Maiorano, infatti, era un operaio forestale incensurato ed estraneo a qualunque contesto criminale. Quel giorno si trova nei pressi del locale campo sportivo quando i sicari lo scambiano per Giuliano Serpa, boss dell’omonimo clan all’epoca impegnato in una faida sanguinosa con il gruppo Martello.
A indurre in errore il commando sarebbe stato Pagano che secondo gli inquirenti svolgeva il ruolo di “staffetta”. L’omicidio, invece, sarebbe stato pianificato utilizzando anche la calzoleria di Cascardo come base operativa. E alle riunioni convocate per emettere la sentenza di morte contro Serpa, avrebbe preso parte pure Lofaro. Queste in sintesi le accuse rivolte al terzetto dal pm Romano Gallo che per sostenere le proprie tesi si è avvalso dell’apporto di alcuni collaboratori di giustizia, tra cui lo stesso Serpa.
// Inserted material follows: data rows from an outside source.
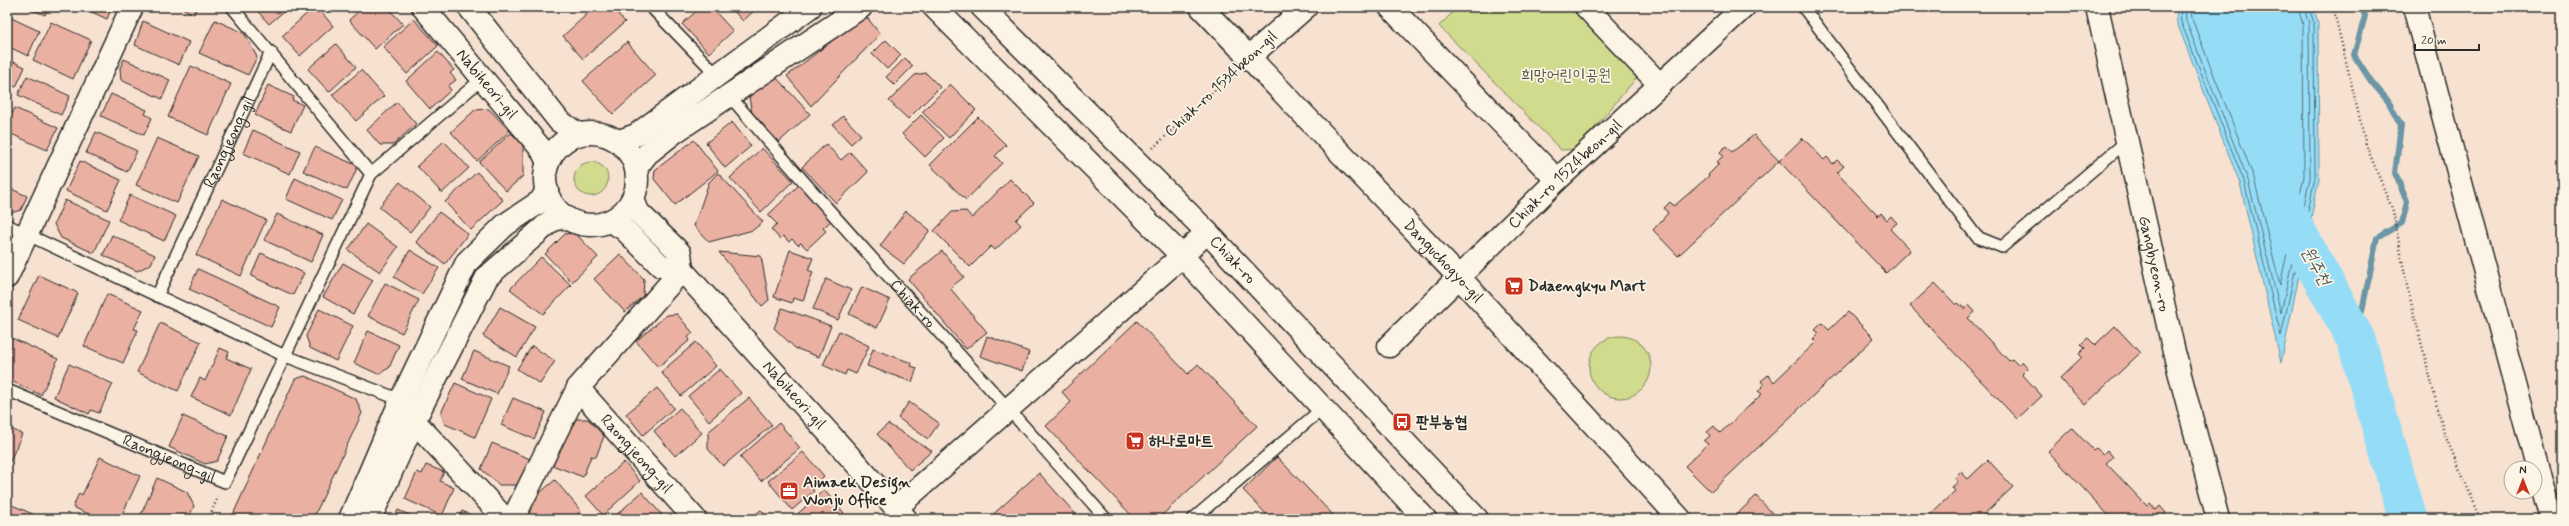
<svg xmlns="http://www.w3.org/2000/svg" width="2569" height="526" font-family="Mynerve,'Poor Story',sans-serif">
	<rect width="100%" height="100%" fill="#f7e1d1"/>
	<filter id="ink" filterUnits="userSpaceOnUse"><feTurbulence type="fractalNoise" baseFrequency=".025" numOctaves="2"/><feDisplacementMap in="SourceGraphic" scale="8" xChannelSelector="R" yChannelSelector="G"/><feConvolveMatrix kernelMatrix="1 2 1 2 8 2 1 2 1" color-interpolation-filters="sRGB"/></filter>
	<g filter="url(#ink)">
		<path fill="#d0db8e" stroke="#7e835c" d="M1458,7H1576L1638,76L1577,149L1561,150L1439,26Z
			M574 179a17 17 0 1 1 34 0a17 17 0 1 1-34 0Z
			M1589 367a31 31 0 1 1 62 0a31 31 0 1 1-62 0Z"/>
		<path fill="#95ddf7" stroke="#6b96a5" d="M2176,7H2313L2318,22L2319,179L2281,363L2240,183L2177,23Z"/>
		<g fill="none" stroke-linecap="round" stroke-linejoin="round">
			<path stroke="#55727d" stroke-width="1" d="M2180,7L2181,22L2244,181L2281,336L2315,178L2314,23L2309,7
				M2185,7L2186,21L2248,180L2281,313L2310,178L2309,24L2304,7
				M2191,7L2192,19L2254,178L2280,285L2304,177L2303,25L2298,7"/>
			<path stroke="#6b96a5" stroke-width="6" d="M2356,340L2377,238L2402,223L2407,202L2395,173L2401,125L2388,101L2371,81L2354,55L2365,16L2362,7"/>
			<path stroke="#95ddf7" stroke-width="39" d="M2282,199L2283,207L2356,340L2408,519"/>
		</g>
		<path fill="#eab1a2" stroke="#2b2b2b" d="M26,7H49L45,15Z
			M81,7H112L107,19Z
			M180,7H197L194,14Z
			M254,7H289L269,24Z
			M314,7H317L333,26L300,56L282,36Z
			M346,7H355L350,11Z
			M363,7H387L403,24L375,49L349,20Z
			M595,7H612L625,22L583,59L563,36Z
			M701,7H711L733,31L709,53L682,24Z
			M730,7H758L743,21Z
			M865,15L880,34L811,106L787,76Z
			M7,16L39,31L28,56L7,46Z
			M414,19L438,46L407,74L383,47Z
			M215,20L244,33L257,57L248,75L199,53Z
			M143,21L189,42L179,65L135,45Z
			M51,22L91,40L73,79L33,60Z
			M886,40L901,55L887,69L872,54Z
			M627,42L656,75L613,114L583,81Z
			M336,44L356,67L329,92L308,69Z
			M438,52L454,70L450,73L456,80L448,86L451,90L430,109L406,81Z
			M905,58L913,66L894,85L886,77Z
			M7,59L25,67L16,87L7,83Z
			M124,59L170,80L162,99L121,80L120,68Z
			M191,66L231,84L208,135L168,117Z
			M361,70L384,96L356,121L332,95Z
			M926,73L940,87L908,119L889,101L915,75Z
			M774,75L810,114L779,142L752,113L749,97Z
			M27,76L70,96L61,115L18,95Z
			M950,84L976,110L949,138L922,112Z
			M268,85L294,97L292,100L303,105L291,131L255,115Z
			M111,94L147,110L145,114L152,118L144,135L101,116Z
			M397,102L416,124L393,145H380L367,130Z
			M15,108L58,128L47,150L7,132V124Z
			M489,109L510,131L477,161L451,132L475,110Z
			M921,115L944,138L925,157L902,134Z
			M843,116L861,135L851,144L833,125Z
			M978,117L1006,145L995,156L1002,163L966,200L930,165Z
			M732,122L751,146L725,168L706,143Z
			M253,130L300,151L290,174L243,153Z
			M96,132L137,151L127,172L86,153Z
			M511,133L523,145V176L506,191L479,162Z
			M1754,135L1779,161L1678,256L1653,230L1668,213L1664,208L1670,202L1674,206L1709,176L1708,175L1719,164L1717,162L1723,156L1720,152L1726,146L1732,152Z
			M157,138L199,156L177,203L136,185Z
			M1803,138L1824,160L1827,157L1833,164L1837,160L1844,166L1837,173L1878,216L1881,213L1887,220L1891,216L1897,223L1890,229L1910,250L1886,273L1779,161Z
			M694,140L718,171L675,205L654,179L655,170Z
			M444,141L469,168L442,193L417,166Z
			M826,144L841,160L850,152L868,172L836,203L802,167Z
			M315,147L358,166L347,190L303,171Z
			M762,148L793,181L761,212L730,178Z
			M80,161L121,180L107,210L66,191Z
			M477,172L503,200L471,230L445,202Z
			M718,173L763,222L753,230L709,242L694,226L709,182Z
			M295,178L342,200L332,220L286,199Z
			M1010,179L1034,203L1016,220L1021,225L995,250L991,246L970,267L934,231L952,212L966,211L972,218Z
			M400,182L430,207L410,232L379,207Z
			M799,185L832,220L823,228L826,231L807,249L801,243L798,245L792,239L789,242L783,236L780,239L771,229L777,224L768,215Z
			M7,187L27,196L21,210L7,214Z
			M130,195L176,216L164,241L118,220Z
			M222,199L266,220L241,276L196,255Z
			M65,200L109,220L94,253L61,238L54,224Z
			M906,211L930,230L904,264L880,246Z
			M439,212L468,234L445,264L416,242Z
			M277,214L323,235L311,262L264,240Z
			M366,224L398,247L380,272L348,250Z
			M575,233L598,257L572,282L545,254L565,234Z
			M112,235L155,255L151,264L137,271L103,255Z
			M410,250L439,268L422,294L394,277Z
			M790,250L813,258L808,270L813,272L803,301L793,298L792,303L774,297Z
			M942,251L964,277L950,288L987,332L966,349L908,279Z
			M719,252L761,256L769,300L762,306Z
			M261,253L304,273L293,295L251,276Z
			M620,254L644,279L643,296L625,312L594,279Z
			M541,257L571,285L543,314L510,289Z
			M343,263L373,280L353,314L323,297Z
			M198,269L280,307L271,327L189,289Z
			M39,275L78,293L58,338L18,320Z
			M826,279L851,290L838,320L813,309Z
			M385,283L419,300L402,333L368,316Z
			M1935,283L1956,305L1958,303L1965,309L1969,305L1975,312L1968,318L2009,361L2012,359L2018,365L2022,361L2028,368L2022,374L2042,396L2017,419L1910,306Z
			M862,287L890,300L877,328L849,314Z
			M107,294L143,310L134,329L138,330L123,363L84,346Z
			M500,307L535,327L517,357L483,336Z
			M782,308L831,326L819,357L795,348L774,328Z
			M319,309L353,326L336,361L310,348L306,336Z
			M1848,312L1874,338L1711,492L1685,466L1708,444L1704,441L1710,436L1707,432L1714,426L1720,433L1762,394L1758,391L1764,385L1761,381L1768,375L1774,382L1816,342L1813,339L1819,333L1815,330L1822,323L1829,330Z
			M677,314L693,333L688,337L690,340L658,367L636,341L667,315Z
			M1137,321L1188,374L1198,364L1257,426L1158,519H1135L1046,426L1071,402L1062,392Z
			M160,323L201,342L178,391L137,372Z
			M2115,326L2140,353L2085,405L2060,378L2082,357L2079,354L2085,348L2081,344L2088,338L2095,345Z
			M368,331L399,345L389,368L378,374L354,363Z
			M839,331L869,346L856,374L847,370L845,375L823,365Z
			M7,336L58,359L41,395L7,379Z
			M987,336L1029,352L1022,371L980,356Z
			M696,342L716,366L681,396L661,372Z
			M532,346L555,361L540,384L517,369Z
			M220,348L229,352L226,358L251,369L231,415L191,397L200,378L205,381Z
			M873,349L912,363L911,366L917,368L912,382L867,366Z
			M474,351L509,366L497,394L462,379Z
			M69,364L113,384L99,413L91,410L89,414L54,397Z
			M720,369L741,393L709,421L688,396Z
			M305,376L356,399L362,413L313,519H231L295,379Z
			M455,383L491,399L475,437L445,424L441,413Z
			M657,388L674,408L643,435L626,414Z
			M513,398L546,412L534,439L501,425Z
			M749,398L772,425L723,466L708,449V432Z
			M909,402L939,423L928,439L898,418Z
			M680,408L702,433L675,456L654,431Z
			M183,416L228,436L217,461L205,464L169,447Z
			M570,419H588L604,436L596,457L591,456L583,477L552,465Z
			M779,423L800,448L761,481L740,457Z
			M888,424L932,451L910,470L877,434Z
			M7,427L22,434L7,468Z
			M2072,428L2093,450L2096,448L2103,454L2107,450L2113,457L2106,463L2147,506L2150,503L2156,510L2160,506L2166,513L2160,519H2112L2048,451Z
			M492,443L530,459L518,485H499L481,469Z
			M803,452L824,476L811,487L814,491L792,510L768,481Z
			M100,457L140,476L120,519H99L73,507L79,493L82,495Z
			M1277,457L1337,519H1271L1243,490Z
			M1988,460L2013,487L1979,519H1925L1955,491L1952,487L1958,482L1955,478L1961,472L1968,479Z
			M624,462L640,481L603,515L586,496Z
			M426,465L444,472L440,481L454,488L442,516L405,499L417,472L422,474Z
			M1039,473L1080,519H988Z
			M157,478L187,492L194,506L188,519H139Z
			M555,480L581,511L571,519H534L523,507Z
			M824,490L844,513L837,519H792Z
			M642,492L662,515L657,519H616L614,517Z
			M1756,496L1778,519H1732Z
			M12,505L44,519H7Z
			M398,510L418,519H394Z
			M761,510L769,519H749Z
			M462,511L481,519H458Z"/>
		<g fill="none" stroke-linecap="round" stroke-linejoin="round">
			<g stroke="#2b2b2b" stroke-width="14">
				<g id="service">
					<path d="M232,7L371,174"/>
					<path d="M651,7L717,75"/>
					<path d="M1803,7L1977,237L2002,247L2127,141"/>
					<path id="s1" d="M729,95C851,240 982,376 1106,519"/>
					<path d="M7,225L283,355L401,400"/>
					<path id="s2" d="M157,296L271,52"/>
					<path id="s3" d="M7,390L225,482L371,174L483,78"/>
					<path d="M1193,519L1323,408"/>
				</g>
			</g>
			<g stroke="#2b2b2b" stroke-width="25">
				<g id="minor">
					<path id="s4" d="M1201,7L1459,277L1680,519"/>
					<path d="M1390,7L1557,180"/>
					<path d="M1586,7L1660,85"/>
					<path d="M2414,7L2551,519"/>
					<path d="M1249,57L1306,7"/>
					<path d="M7,277L132,7"/>
					<path id="s5" d="M1389,346L1557,180L1744,7"/>
					<path id="s6" d="M578,388L695,519"/>
					<path d="M414,421L505,519"/>
					<path d="M896,508L1182,256"/>
					<path d="M513,519L578,388L682,270"/>
				</g>
			</g>
			<g stroke="#2b2b2b" stroke-width="25">
				<g id="tertiary">
					<path id="s7" d="M423,7L542,150L548,163"/>
					<path d="M469,7L559,121L578,134"/>
					<path id="s8" d="M2097,7L2174,352L2218,519"/>
					<circle cx="591" cy="179" r="46"/>
					<path d="M619,141L636,135L810,7"/>
					<path d="M636,168L647,154L676,131L861,7"/>
					<path d="M633,199L638,212L680,253L682,270"/>
					<path d="M610,221L624,229L661,266L682,270"/>
					<path d="M1182,256L1207,232"/>
					<path id="s9" d="M682,270L906,519"/>
					<path d="M350,519L401,400L467,262L505,225L541,201L547,190"/>
					<path d="M370,519L414,421L487,277L551,221L564,216"/>
				</g>
			</g>
			<g stroke="#2b2b2b" stroke-width="25">
				<g id="secondary">
					<path d="M934,7L1182,256L1425,519"/>
					<path id="s10" d="M982,7L1207,232L1477,519"/>
				</g>
			</g>
			<path stroke="#2b2b2b" stroke-width="2.5" stroke-dasharray="1 3" stroke-linecap="butt" d="M2333,7L2366,145L2393,211L2407,286L2444,433L2481,519
				M1153,148L1234,72
				M208,519L218,497"/>
			<use href="#service" stroke="#fcf5e5" stroke-width="11"/>
			<use href="#minor" stroke="#fcf5e5" stroke-width="22"/>
			<use href="#tertiary" stroke="#fcf5e5" stroke-width="22"/>
			<use href="#secondary" stroke="#fcf5e5" stroke-width="22"/>
		</g>
	</g>
	<defs>
		<g id="supermarket-square" transform="scale(1)"><rect x="-9" y="-9" width="18" height="18" rx="4" fill="#c8321e" stroke="#fcf5e5"/><path d="M-6-5.5h2.5l.6 2H6L4.5 2H-2.5L-4.4-4H-6ZM-1.5 3.2a1.3 1.3 0 1 0 .1 0ZM3 3.2a1.3 1.3 0 1 0 .1 0Z" fill="#fff"/></g>
		<g id="bus-square" transform="scale(1)"><rect x="-9" y="-9" width="18" height="18" rx="4" fill="#c8321e" stroke="#fcf5e5"/><path d="M-5-6H5V4H4V6H2V4H-2V6H-4V4H-5ZM-3.5-4V0h7V-4ZM-3.5 1.2v1.5H-2V1.2ZM2 1.2v1.5H3.5V1.2Z" fill="#fff"/></g>
		<g id="office-square" transform="scale(1)"><rect x="-9" y="-9" width="18" height="18" rx="4" fill="#c8321e" stroke="#fcf5e5"/><path d="M-6-3h4V-5.5h4V-3h4V5H-6ZM-1-4.5V-3h2v-1.5ZM-6 0V1H6V0Z" fill="#fff"/></g>
	</defs>
	<g fill-rule="evenodd">
		<use href="#supermarket-square" x="1514" y="286"/>
		<use href="#bus-square" x="1402" y="422"/>
		<use href="#supermarket-square" x="1135" y="441"/>
		<use href="#office-square" x="789" y="491"/>
	</g>
	<g text-anchor="middle" dominant-baseline="central" stroke-width="3.5" stroke-linejoin="round" paint-order="stroke">
		<g font-size="16" fill="#545744" stroke="#fcf5e5">
			<text x="1566" y="75">희망어린이공원</text>
		</g>
		<g font-size="16" fill="#2b2b2b" stroke="#fcf5e5">
			<text stroke="none"><textPath href="#s7" startOffset="100">Nabiheori-gil</textPath></text>
			<text transform="translate(1221 84) rotate(-43)">Chiak-ro 1534beon-gil</text>
			<text stroke="none"><textPath href="#s2" startOffset="170">Raongjeong-gil</textPath></text>
			<text stroke="none"><textPath href="#s5" startOffset="246">Chiak-ro 1524beon-gil</textPath></text>
			<text stroke="none"><textPath href="#s10" startOffset="356">Chiak-ro</textPath></text>
			<text stroke="none"><textPath href="#s4" startOffset="351">Danguchogyo-gil</textPath></text>
			<text stroke="none"><textPath href="#s8" startOffset="263">Gangbyeon-ro</textPath></text>
			<text stroke="none"><textPath href="#s1" startOffset="278">Chiak-ro</textPath></text>
			<text stroke="none"><textPath href="#s9" startOffset="168">Nabiheori-gil</textPath></text>
			<text stroke="none"><textPath href="#s6" startOffset="88">Raongjeong-gil</textPath></text>
			<text stroke="none"><textPath href="#s3" startOffset="176">Raongjeong-gil</textPath></text>
		</g>
		<g font-size="16" font-weight="bold" fill="#2b2b2b" stroke="#fcf5e5" text-anchor="start">
			<text x="1528" y="286">Ddaengkyu Mart</text>
			<text x="1416" y="422">판부농협</text>
			<text x="1149" y="441">하나로마트</text>
			<text x="803" y="482">Aimaek Design<tspan x="803" dy="18">Wonju Office</tspan></text>
		</g>
		<g font-size="17" font-style="italic" fill="#46585e" stroke="#fcf5e5">
			<text transform="translate(2316 266) rotate(61)">원주천</text>
		</g>
	</g>
	<rect width="2569" height="526" fill="none" stroke="#fcf5e5" stroke-width="24"/>
	<rect x="12" y="12" width="2545" height="502" fill="none" stroke="#2b2b2b" stroke-width="1.5" filter="url(#ink)"/>
	<g transform="translate(2523 480)"><circle r="19" fill="#fcf5e5" stroke="#a8a49b"/>
	<path d="M0-3L7 15L0 10L-7 15Z" fill="#c8321e"/>
	<text y="-6" font-size="11" font-weight="bold" text-anchor="middle" fill="#2b2b2b">N</text>
	</g>
	<path d="M2415 44v6h64v-6" fill="none" stroke="#2b2b2b" stroke-width="2"/>
	<text x="2421" y="44" font-size="12" fill="#2b2b2b" stroke="#fcf5e5" stroke-width="3" paint-order="stroke">20 m</text>
</svg>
Il processo, che si celebra in abbreviato, riprenderà il prossimo 13 dicembre con le arringhe degli avvocati Emilio Perfetti, Eduardo Sommella, Sabrina Mannarino, Michele Rizzo e Francesco Scrivano. Seguirà la sentenza di primo grado. A rappresentare i familiari della vittima, parti civili nel procedimento, ci sono invece gli avvocati Pasquale Vaccaro, Maria Giuseppina Torchia e Marco Maiorano.